I want a 125 gallon aquarium for my tortoise preferably cheap and willing to ship for me anybody know where or who to get one from PLEASE?


----------



## lynnedit (Jul 31, 2011)

That is going to be tough. Be sure to look on sites equivalent to Craigslist in your area. Also on www.shelledwarriors.co.uk/forum/index.php, they have a classified section.


----------



## tyler0912 (Jul 31, 2011)

thankyou! xx


----------



## Kristina (Jul 31, 2011)

No one is going to be capable of shipping a 125 gallon aquarium. The tank alone weighs several hundred pounds, the cost of shipping would be ASTRONOMICAL.


----------



## ALDABRAMAN (Jul 31, 2011)

Kristina said:


> No one is going to be capable of shipping a 125 gallon aquarium. The tank alone weighs several hundred pounds, the cost of shipping would be ASTRONOMICAL.
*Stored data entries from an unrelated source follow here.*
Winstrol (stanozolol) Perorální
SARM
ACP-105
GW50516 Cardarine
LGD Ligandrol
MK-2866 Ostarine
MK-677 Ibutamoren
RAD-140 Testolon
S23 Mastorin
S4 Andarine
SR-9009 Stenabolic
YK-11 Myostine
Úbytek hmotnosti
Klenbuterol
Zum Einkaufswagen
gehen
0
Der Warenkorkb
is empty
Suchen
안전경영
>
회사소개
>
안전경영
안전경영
She is so right, I just purchased a 120 gallon for my turtle, all I could do to get it on the stand by myself. Way heavy for sure. Also, they are big $.


----------



## wrmitchell22 (Jul 31, 2011)

Tyler, what about looking for an old bookcase at yard sales or one that someone doesn't want. Those are usually cheap and big  you can use one of the shelves to make a hide also


----------



## tyler0912 (Aug 1, 2011)

i tried the bookshelves it seems like a common thing around here i just cant find one ANYWHERE


----------



## coreyc (Aug 1, 2011)

Can you build some thing look around for some wood and make your own


----------



## cemmons12 (Aug 1, 2011)

I agree, u can build yourself for low $ and make it the size you want. That's my next thing for Cooper since winter is right around the corner. We started out with a 30 gallon long, but its growing too small too quick. Good luck bub!


----------



## Kenny (Aug 1, 2011)

tyler0912 said:


> i tried the bookshelves it seems like a common thing around here i just cant find one ANYWHERE



Try Ikea's as is section.


----------



## tyler0912 (Aug 1, 2011)

Thankyou!


----------



## Vizzle (Aug 1, 2011)

Does it have to be an aquarium? I could sell you a terrarium. Call me at 1-618-402-3078.


----------



## tyler0912 (Aug 1, 2011)

^^ I live in the uk,
Sorry, Probably shouldnt' of wrote your number on here? xx


----------



## lynnedit (Aug 1, 2011)

tyler0912 said:


> i tried the bookshelves it seems like a common thing around here i just cant find one ANYWHERE



I would look on the Shelled Warriors site too, as they have posts about people making tort tables there as well. They would have more info on specific store names in the UK.
Look on ebay UK too, search for tortoise table.


----------



## tyler0912 (Aug 1, 2011)

thank-you!


----------